AUSZUG:
Liebe Leserinnen und Leser,

folgende Rede eines so distinguierten wie zu allem entschlossenen atmosphärischen Phänomens möchte ich Ihnen nicht vorenthalten:

„Gestatten Sie, dass ich mich vorstelle. Ich bin zwar keine natürliche Person, verfüge aber über große Macht und enormen Reichtum, die in den letzten Jahrzehnten unaufhaltsam gewachsen sind. So konnte ich bereits allerhand aus- und anrichten. Schön, Sie zu treffen – hoffentlich erraten Sie meinen Namen. Aber Sie rätseln wohl noch, welches Spiel ich spiele.

Dieses Jahr bin ich, das darf ich voller Stolz sagen, über mich hinausgewachsen. So schuf ich ideale Bedingungen für Waldbrände. Allüberall bis in die Tannenspitzen ist es knochentrocken, und bis Mitte August hatten die Flammen allein in der EU bereits 660.000 Hektar Wald verzehrt, eine Fläche zweimal so groß wie Luxemburg. Und das Jahr ist ja noch nicht zu Ende. Alle Register habe ich gezogen, Regen zurückgehalten oder umgeleitet, so dass fruchtbare Böden sich in Staub verwandelt haben und die Ernten entweder miserabel oder gleich ganz ausfallen.

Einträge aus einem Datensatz
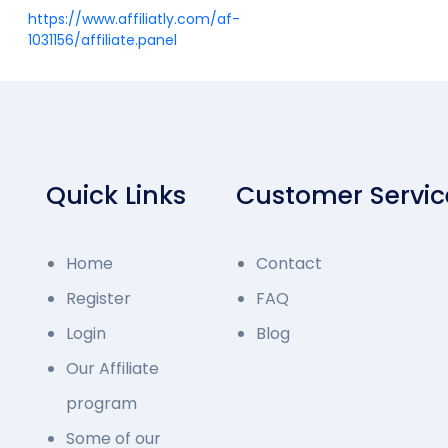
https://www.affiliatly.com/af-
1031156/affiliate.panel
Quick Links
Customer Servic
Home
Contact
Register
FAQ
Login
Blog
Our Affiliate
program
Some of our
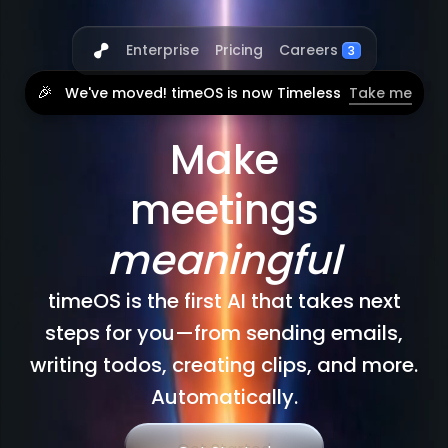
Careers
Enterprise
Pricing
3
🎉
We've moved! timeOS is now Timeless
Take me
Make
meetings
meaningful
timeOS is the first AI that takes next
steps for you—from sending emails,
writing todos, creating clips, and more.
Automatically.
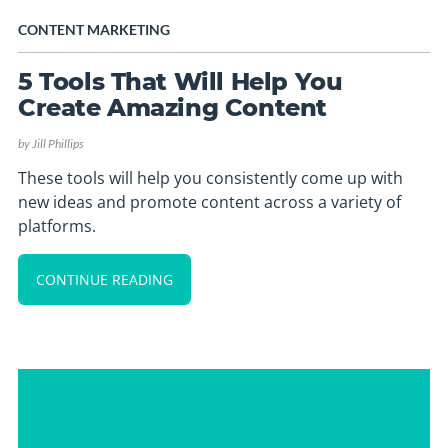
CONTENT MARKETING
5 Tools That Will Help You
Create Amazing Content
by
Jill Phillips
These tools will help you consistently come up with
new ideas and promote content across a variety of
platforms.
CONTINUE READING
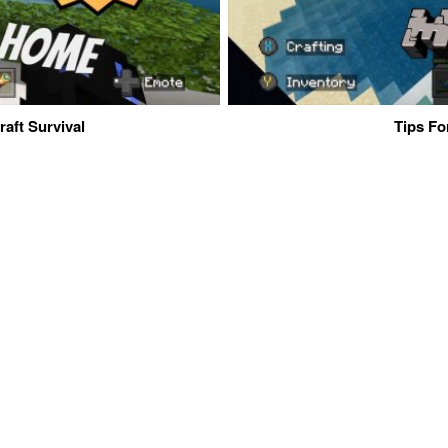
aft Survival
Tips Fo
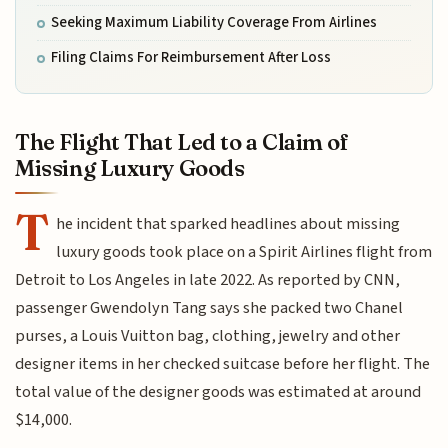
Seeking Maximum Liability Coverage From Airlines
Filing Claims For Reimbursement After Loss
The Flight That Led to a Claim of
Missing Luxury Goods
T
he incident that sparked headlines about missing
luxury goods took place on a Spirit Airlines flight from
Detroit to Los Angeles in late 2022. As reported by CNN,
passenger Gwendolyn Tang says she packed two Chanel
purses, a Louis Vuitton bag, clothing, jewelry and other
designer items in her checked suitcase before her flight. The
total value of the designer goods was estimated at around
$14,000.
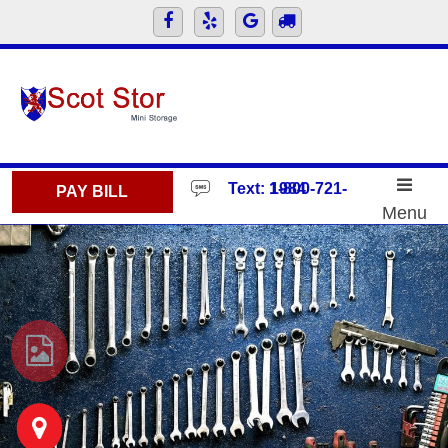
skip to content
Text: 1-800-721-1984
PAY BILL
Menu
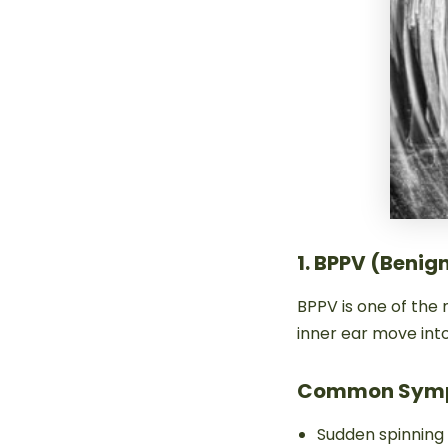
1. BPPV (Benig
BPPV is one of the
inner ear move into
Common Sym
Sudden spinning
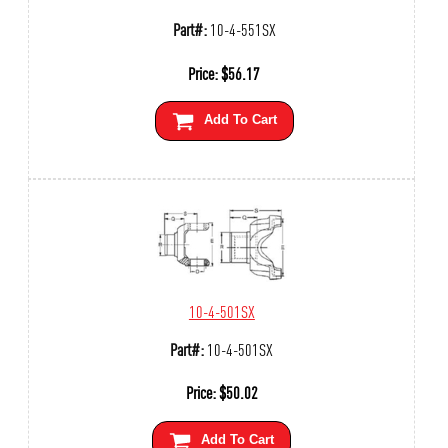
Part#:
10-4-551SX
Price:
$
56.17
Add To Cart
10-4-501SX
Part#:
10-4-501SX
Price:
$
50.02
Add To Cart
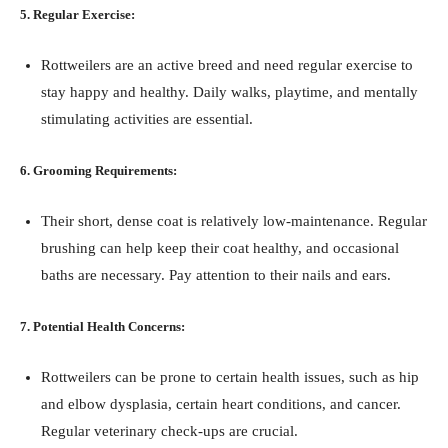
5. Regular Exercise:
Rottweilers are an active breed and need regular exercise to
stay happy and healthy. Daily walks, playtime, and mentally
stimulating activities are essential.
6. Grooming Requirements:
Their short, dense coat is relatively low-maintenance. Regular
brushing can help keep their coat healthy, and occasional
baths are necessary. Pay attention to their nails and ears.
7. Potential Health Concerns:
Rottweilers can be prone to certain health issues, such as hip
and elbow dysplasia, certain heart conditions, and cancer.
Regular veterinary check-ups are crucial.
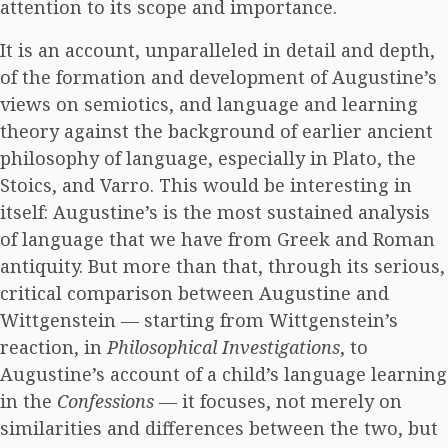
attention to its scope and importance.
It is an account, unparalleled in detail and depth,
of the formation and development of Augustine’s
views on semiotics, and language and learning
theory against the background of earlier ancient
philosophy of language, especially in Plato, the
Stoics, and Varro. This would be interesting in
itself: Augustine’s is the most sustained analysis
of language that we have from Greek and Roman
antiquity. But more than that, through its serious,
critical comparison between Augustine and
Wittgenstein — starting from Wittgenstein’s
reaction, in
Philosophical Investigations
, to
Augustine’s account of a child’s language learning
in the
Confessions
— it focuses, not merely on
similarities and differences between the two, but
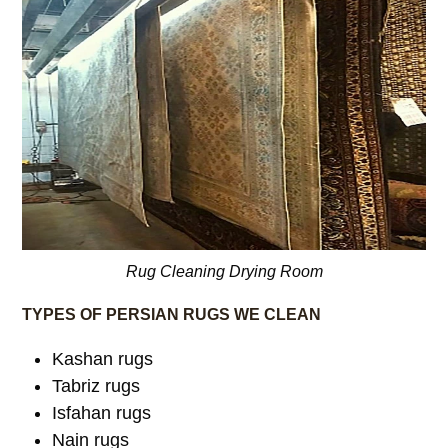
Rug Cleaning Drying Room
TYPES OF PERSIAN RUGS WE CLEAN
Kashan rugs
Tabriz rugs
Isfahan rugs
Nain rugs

AUFGABEN:
1. Stelle die Zeilen der Auflistung vom Anfang bis einschließlich der Zeile mit „Automatically.“ als JSON-Liste von Zeichenketten dar, je Zeile eine Zeichenkette und ohne Leerzeilen. Lass die Bilder dabei weg.
2. Setze den Auszug mit der Rede des atmosphärischen Phänomens im Anschluss an seinen letzten Satz fort.

ANTWORTEN NACH NUMMER:
1.
[
  "https://www.affiliatly.com/af-",
  "1031156/affiliate.panel",
  "Quick Links",
  "Customer Servic",
  "Home",
  "Contact",
  "Register",
  "FAQ",
  "Login",
  "Blog",
  "Our Affiliate",
  "program",
  "Some of our",
  "Careers",
  "Enterprise",
  "Pricing",
  "3",
  "🎉",
  "We've moved! timeOS is now Timeless",
  "Take me",
  "Make",
  "meetings",
  "meaningful",
  "timeOS is the first AI that takes next",
  "steps for you—from sending emails,",
  "writing todos, creating clips, and more.",
  "Automatically."
]

2.
Die Pegel von Flüssen und Seen habe ich sinken lassen, sodass der Po, Italiens größter Fluss, zum Rinnsal wurde, die Binnenschiffe auf dem Rhein nur noch leicht beladen fahren konnten und in Frankreich Atommeiler heruntergefahren werden mussten, weil kein Kühlwasser mehr da war. Beim Fischsterben in der Oder hatte ich die Hand im Spiel. Bis in die Ozeane dringe ich vor, und überall jagte ich die Temperaturen in ungeahnte Höhen: in Indien und Pakistan, in Südeuropa und Australien, in China und den USA, sogar in Großbritannien wurden erstmals über 40 Grad gemessen, und die Niederlande haben ausnahmsweise mal zu wenig Wasser.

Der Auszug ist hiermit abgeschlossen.